I read this perhaps nine years ago now; it was one of the first books – along with A Three Dog Life by Abigail Thomas and Without a Map by Meredith Hall – that really turned me on to memoirs, now one of my very favorite genres, and got me thinking about illness and death and how we respond to these in writing. Gabriel, an Oxford journalist, was diagnosed with breast cancer at age 44; her mother had died of the same disease at age 42, when Gabriel was a teenager. Two years before the diagnosis, Gabriel had genetic testing and discovered that she had an inherited mutation on the BRCA gene that made cancer nearly inevitable for her.

Exploring her past and chronicling the grueling treatment process she underwent while raising two small children, Gabriel looks for meaning and connections in a life-and-death struggle. Like Traveling with Pomegranates, this book weaves in the mythology surrounding Persephone and Demeter, bringing with it themes of abandonment and the hope of escaping the pull of the underworld.

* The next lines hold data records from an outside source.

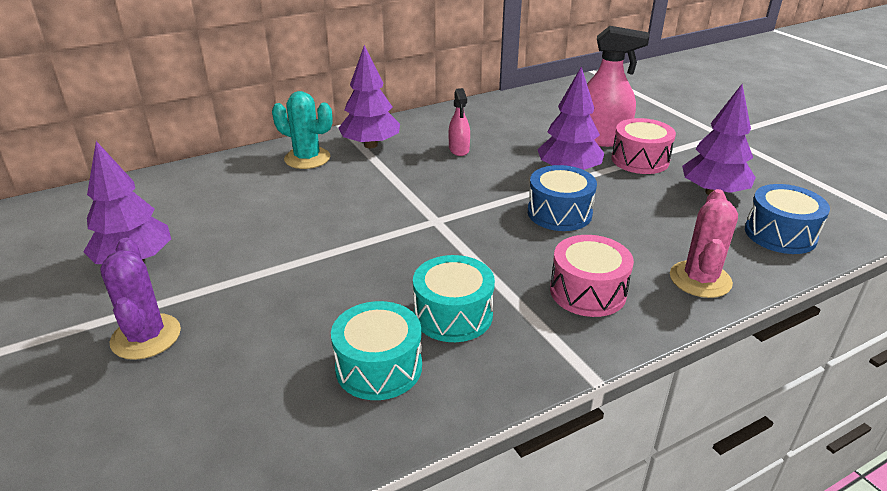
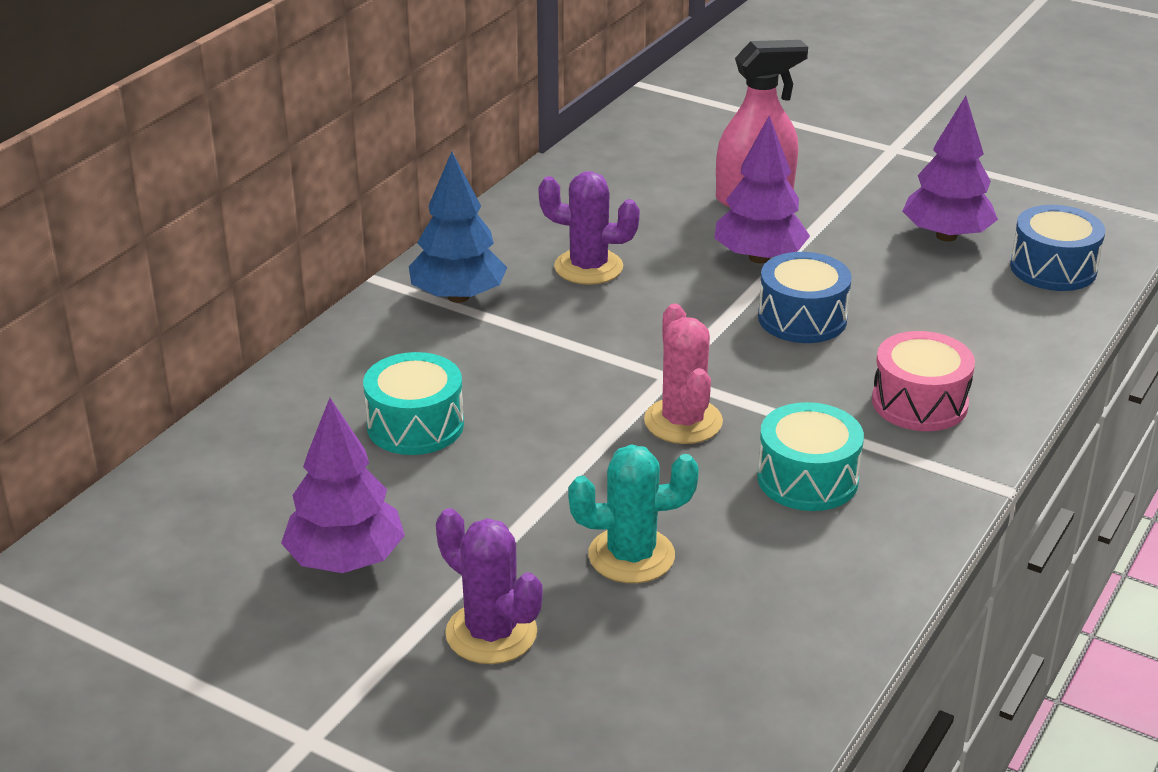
camera: 30 degrees left, 0 degrees up
(307, 158) = (392, 345): turquoise cactus -> turquoise cactus (631, 556)
(371, 145) = (458, 296): purple tree -> blue tree
(379, 367) = (790, 560): turquoise drum -> turquoise drum (415, 425)
(459, 149) = (588, 267): pink spray bottle -> purple cactus
(640, 160) = (828, 215): pink drum -> none
(700, 279) = (1016, 349): pink cactus -> pink cactus (683, 421)

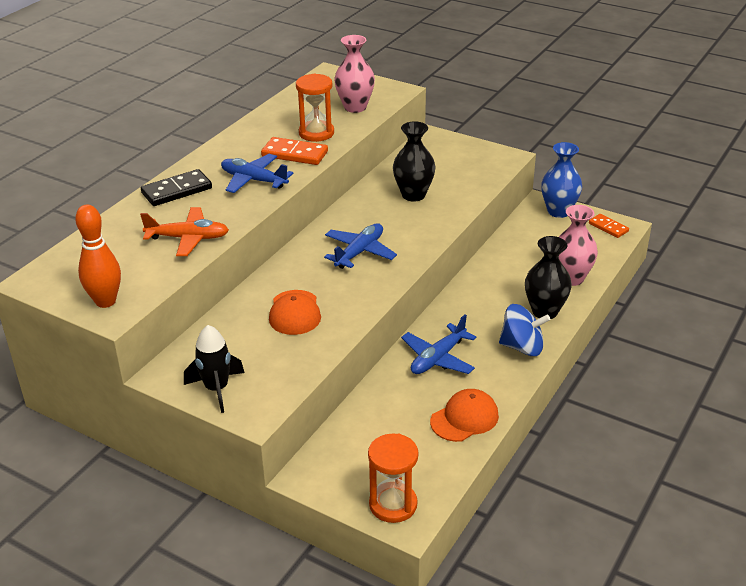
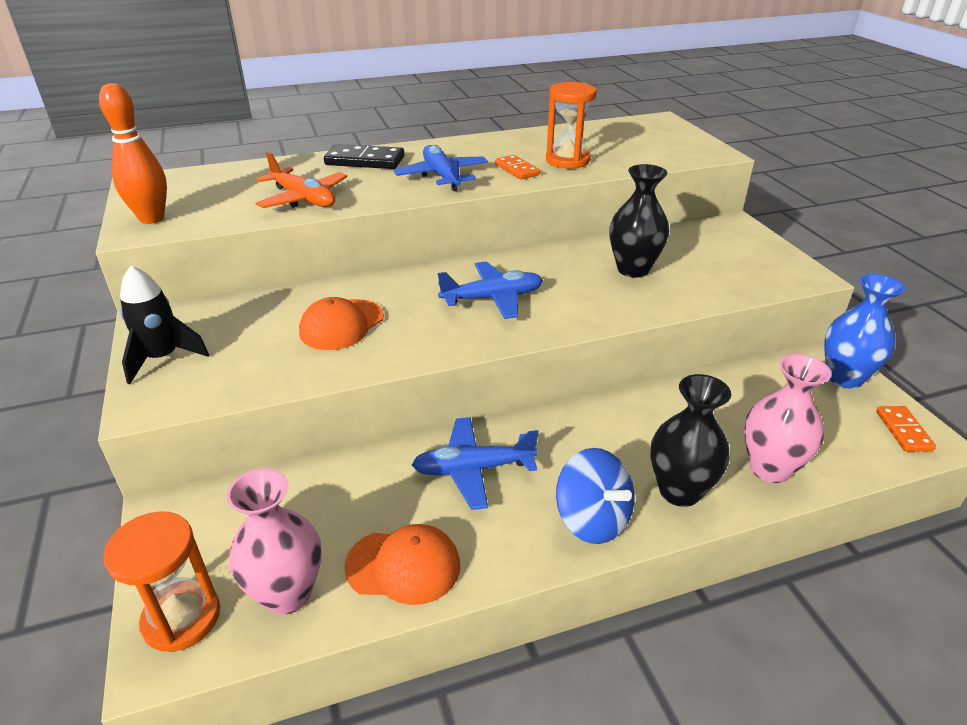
camera: 40 degrees right, 0 degrees up
(294, 154) = (517, 169): orange domino -> orange domino, size x0.63
(355, 107) = (643, 153): pink vase -> pink vase (287, 594)

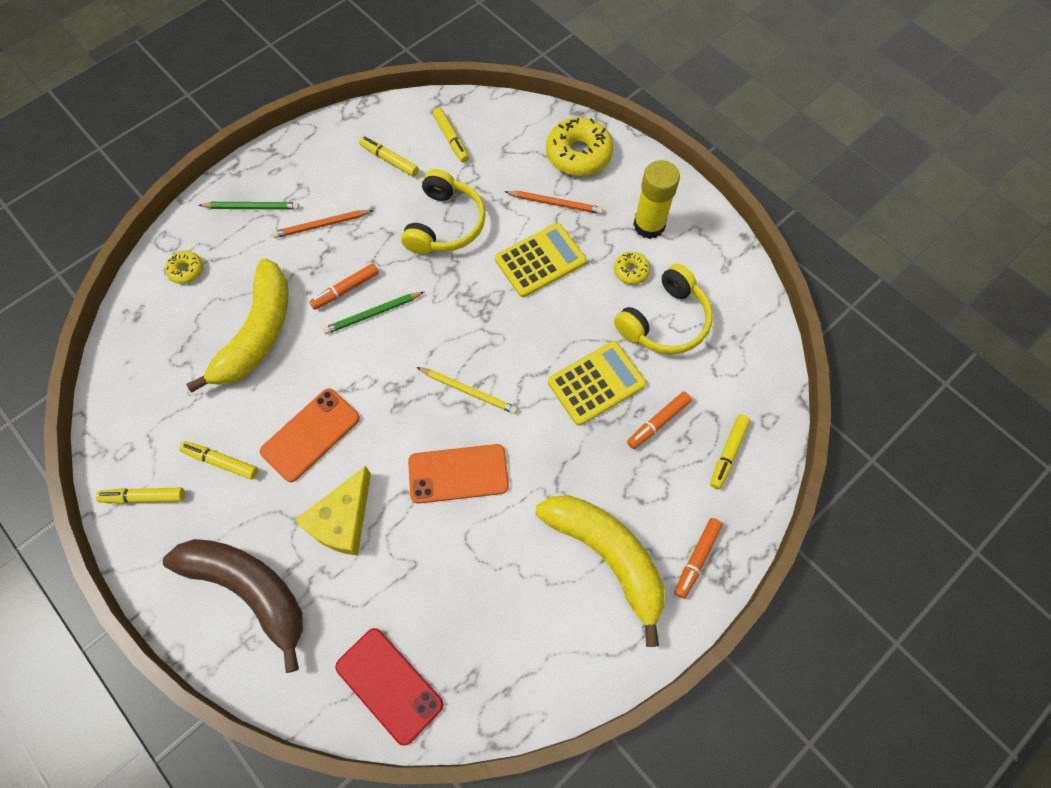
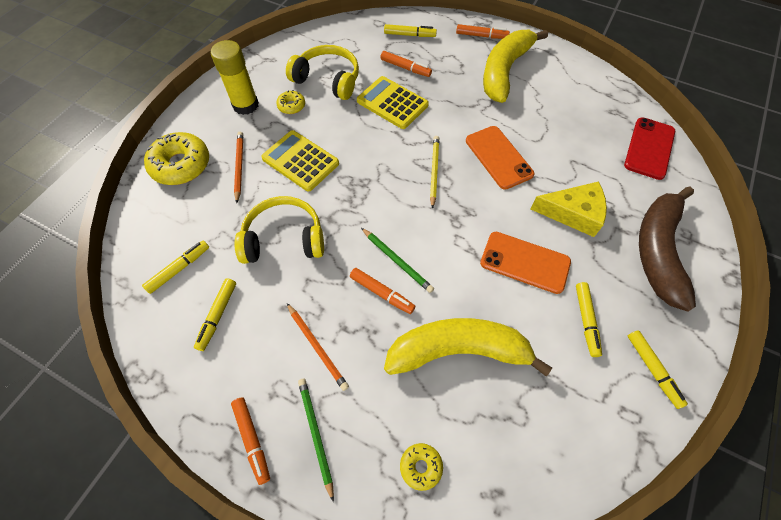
camera: 110 degrees left, 5 degrees down
(272, 166) = (252, 439): none -> orange marker

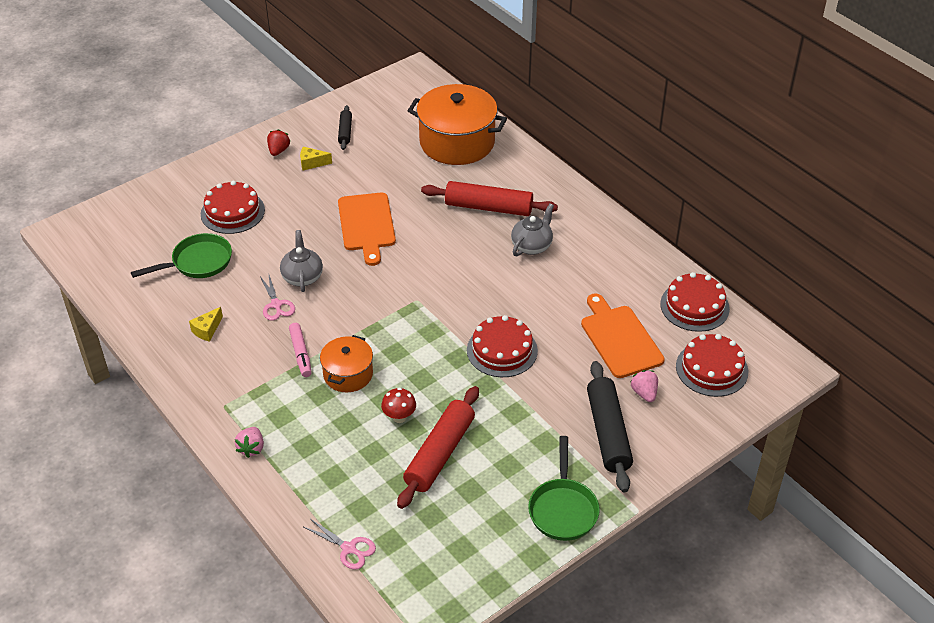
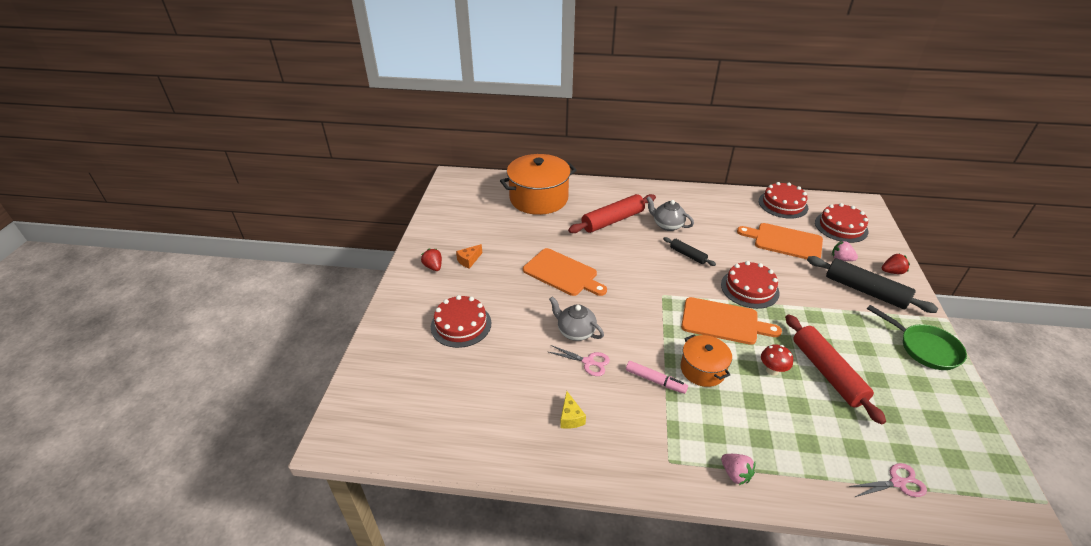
camera: 45 degrees left, 5 degrees down
(198, 262) = (488, 376): green pan -> none
(312, 163) = (469, 260): yellow cheese -> orange cheese
(345, 132) = (461, 230): black rolling pin -> black rolling pin (688, 255)
(428, 357) = (723, 322): none -> orange cutting board
(532, 246) = (667, 225): grey teapot -> grey teapot turned 45 degrees counterclockwise
(673, 440) = (892, 272): none -> red strawberry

secrets of the pomegranate

 

Secrets of the Pomegranate, Barbara Lamplugh

I reviewed this debut novel for The Bookbag in April. As in the Kidd–Taylor book, themes of women’s identity and creative bravery come through strongly. The title refers not only to the book’s setting, the Spanish city of Granada (which literally means pomegranate), but also serves as a symbol for female fertility. Also, as Lamplugh revealed in my interview with her, “According to the Qu’ran, [the pomegranate] grows in the gardens of paradise” – which is important to the novel given the main character’s study of Islamic women’s history as well as her relationship with a Muslim man.

 

My rating: 4 star rating for all 3 books


Q: When is a fruit not just a fruit?

A: When it has as many symbolic and mythological associations as the pomegranate.